People need to get over this "Bill Hicks just repeats himself over and over" thing. A vast majority of the recordings we have of Bill's act come from a period of FOUR YEARS. Of course we're gonna hear the same bits in a lot of those recordings. Comparing him to comics who recorded their performances for DECADES, of course it's gonna seem like he didn't have as much material. And if you listen to the five compiled albums (not the official or bootleg recordings that documents entire shows), there is no repetition. It just so happens that with Bill, there are more bootlegs than proper albums because he died so young, and didn't have a chance to continue touring and coming up with new bits. He couldn't release album after album of fresh new material. Because he died.
Comics work the road, and don't come up with a whole new set every night. They have their bits, and they perform those bits at every show. They improvise, and they evolve those bits, but they DO use the same material, more or less, in every show on a given tour.
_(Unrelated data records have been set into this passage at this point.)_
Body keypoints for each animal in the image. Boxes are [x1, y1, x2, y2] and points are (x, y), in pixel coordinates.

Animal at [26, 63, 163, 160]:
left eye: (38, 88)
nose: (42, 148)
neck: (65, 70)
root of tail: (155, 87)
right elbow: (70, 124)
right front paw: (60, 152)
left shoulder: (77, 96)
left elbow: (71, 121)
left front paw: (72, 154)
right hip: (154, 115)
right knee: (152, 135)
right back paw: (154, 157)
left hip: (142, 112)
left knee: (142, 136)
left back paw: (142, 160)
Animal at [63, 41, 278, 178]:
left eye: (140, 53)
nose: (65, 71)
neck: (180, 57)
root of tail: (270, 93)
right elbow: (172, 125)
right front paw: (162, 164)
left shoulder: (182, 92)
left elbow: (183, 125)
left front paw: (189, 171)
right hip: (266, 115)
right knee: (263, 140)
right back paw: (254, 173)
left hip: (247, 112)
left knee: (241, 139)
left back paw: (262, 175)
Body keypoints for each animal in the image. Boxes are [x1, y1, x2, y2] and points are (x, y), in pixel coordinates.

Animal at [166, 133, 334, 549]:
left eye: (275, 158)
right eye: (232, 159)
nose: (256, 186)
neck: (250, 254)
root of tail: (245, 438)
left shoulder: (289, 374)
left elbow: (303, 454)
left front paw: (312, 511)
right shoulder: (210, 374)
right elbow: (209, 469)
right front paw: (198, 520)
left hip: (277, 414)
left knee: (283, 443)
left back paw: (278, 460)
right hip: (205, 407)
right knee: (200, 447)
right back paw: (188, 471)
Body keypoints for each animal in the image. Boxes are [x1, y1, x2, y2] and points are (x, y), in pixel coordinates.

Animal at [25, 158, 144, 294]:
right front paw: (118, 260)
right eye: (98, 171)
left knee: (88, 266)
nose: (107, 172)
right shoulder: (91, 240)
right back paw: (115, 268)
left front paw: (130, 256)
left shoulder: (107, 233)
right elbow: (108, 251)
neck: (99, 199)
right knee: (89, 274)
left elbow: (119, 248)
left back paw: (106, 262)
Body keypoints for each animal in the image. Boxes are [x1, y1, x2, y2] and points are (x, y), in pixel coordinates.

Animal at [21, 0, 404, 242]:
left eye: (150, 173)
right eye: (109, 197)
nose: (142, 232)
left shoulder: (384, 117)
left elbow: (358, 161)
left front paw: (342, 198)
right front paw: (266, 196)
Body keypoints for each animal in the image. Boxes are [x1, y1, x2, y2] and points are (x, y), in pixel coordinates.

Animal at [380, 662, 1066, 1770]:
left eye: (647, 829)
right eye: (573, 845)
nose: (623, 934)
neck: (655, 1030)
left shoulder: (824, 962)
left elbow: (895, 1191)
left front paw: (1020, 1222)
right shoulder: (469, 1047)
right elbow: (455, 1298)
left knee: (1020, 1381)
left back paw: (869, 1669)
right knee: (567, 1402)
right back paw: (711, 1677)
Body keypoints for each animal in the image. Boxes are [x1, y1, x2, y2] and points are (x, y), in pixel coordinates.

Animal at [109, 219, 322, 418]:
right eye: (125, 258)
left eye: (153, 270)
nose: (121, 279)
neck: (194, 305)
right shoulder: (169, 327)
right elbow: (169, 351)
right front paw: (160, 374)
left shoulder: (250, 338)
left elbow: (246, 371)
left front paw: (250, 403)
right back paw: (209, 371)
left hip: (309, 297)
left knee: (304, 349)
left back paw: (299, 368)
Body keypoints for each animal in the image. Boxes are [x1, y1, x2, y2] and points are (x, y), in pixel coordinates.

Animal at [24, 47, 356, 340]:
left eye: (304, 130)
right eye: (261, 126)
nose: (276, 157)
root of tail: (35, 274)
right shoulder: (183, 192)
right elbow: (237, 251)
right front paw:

I still think it's interesting to hear Bill say something as a brief throwaway, then to hear it expanded as a four or five-minute bit on a later recording. But yeah, when you're listening to whole shows, you're gonna hear variations on material you've already heard before, because his albums are essentially compilations of his funniest stuff. And you're still gonna hear some bits that never made it onto the albums, so that makes it doubly worthwhile. You get to hear different versions of familiar routine, often with different punchlines, and also, you get to hear some things you've never heard before.
When I saw George Carlin live in 2001, he performed a whole slew of material that I'd never heard before. When I watched his subsequent HBO special, 90% of its content was comprised of bits that he'd done when I saw him live. Do I begrudge him this? No...because I understand how stand-up works. Carlin toured and honed his act, tweaked the bits as he went along, found out what worked and what didn't, and got the set refined to its best possible form, so that his HBO show would be as strong as it possibly could be. That's what comics do...they evolve their act. They don't perform a completely different set every time the get on stage.
If Hicks had lived on, and continued recording his performances for the next fifteen years, this would not be a point of discussion. He would have continued to write and perform new material, and there would be a lot more variety in his available performances. That just didn't happen because he died at 32.